Becoming (1)
Bhava Sutta (AN 3:77)
Then Ven. Ānanda went to the Blessed One and, on arrival, bowed down to him and sat to one side. As he was sitting there he said to the Blessed One, “Lord, this word, ‘becoming, becoming’—to what extent is there becoming?”1
“Ānanda, if there were no kamma ripening in the sensuality-property, would sensuality-becoming be discerned?”
“No, lord.”
“Thus kamma is the field, consciousness the seed, and craving the moisture.2 The consciousness of living beings hindered by ignorance & fettered by craving is established in/tuned to a lower property. Thus there is the production of renewed becoming in the future.
“If there were no kamma ripening in the form-property, would form-becoming be discerned?”
“No, lord.”
“Thus kamma is the field, consciousness the seed, and craving the moisture. The consciousness of living beings hindered by ignorance & fettered by craving is established in/tuned to a middling property. Thus there is the production of renewed becoming in the future.
“If there were no kamma ripening in the formless-property, would formless-becoming be discerned?”
“No, lord.”
“Thus kamma is the field, consciousness the seed, and craving the moisture. The consciousness of living beings hindered by ignorance & fettered by craving is established in/tuned to a refined property. Thus there is the production of renewed becoming in the future. This is how there is becoming.”
Notes
1. Notice that the Buddha, instead of giving a definition of becoming (bhava) in response to this question, simply notes that becoming occurs on three levels. Nowhere in the suttas does he define the term becoming, but a survey of how he uses the term in different contexts suggests that it means a sense of identity in a particular world of experience: your sense of what you are, focused on a particular desire, in your personal sense of the world as related to that desire. In other words, it is both a psychological and a cosmological concept. For more on this topic, see The Paradox of Becoming, Introduction and Chapter One.

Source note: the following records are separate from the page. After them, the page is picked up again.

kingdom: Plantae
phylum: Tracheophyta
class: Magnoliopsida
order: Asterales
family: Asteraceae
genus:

2. In this analogy, “kamma” apparently means intention and the result of intention, both past and present. This would thus cover the six sense media (SN 35:145), the first four of the aggregates (SN 22:54), and the four nutriments for consciousness (SN 12:64). As the analogy here suggests, these elements of experience create the range of possibilities for a sense of becoming. If your past and present kamma don’t contain a particular possibility, a corresponding type of becoming can’t be developed. The only becomings you can experience are those from within the range of possibilities provided by your kamma. Consciousness and craving locate a particular opportunity from those possibilities that, through the nourishment of craving, they develop into an actual state of becoming. A similar analogy appears in SN 22:54. For more on this topic, see The Paradox of Becoming, Chapter Two.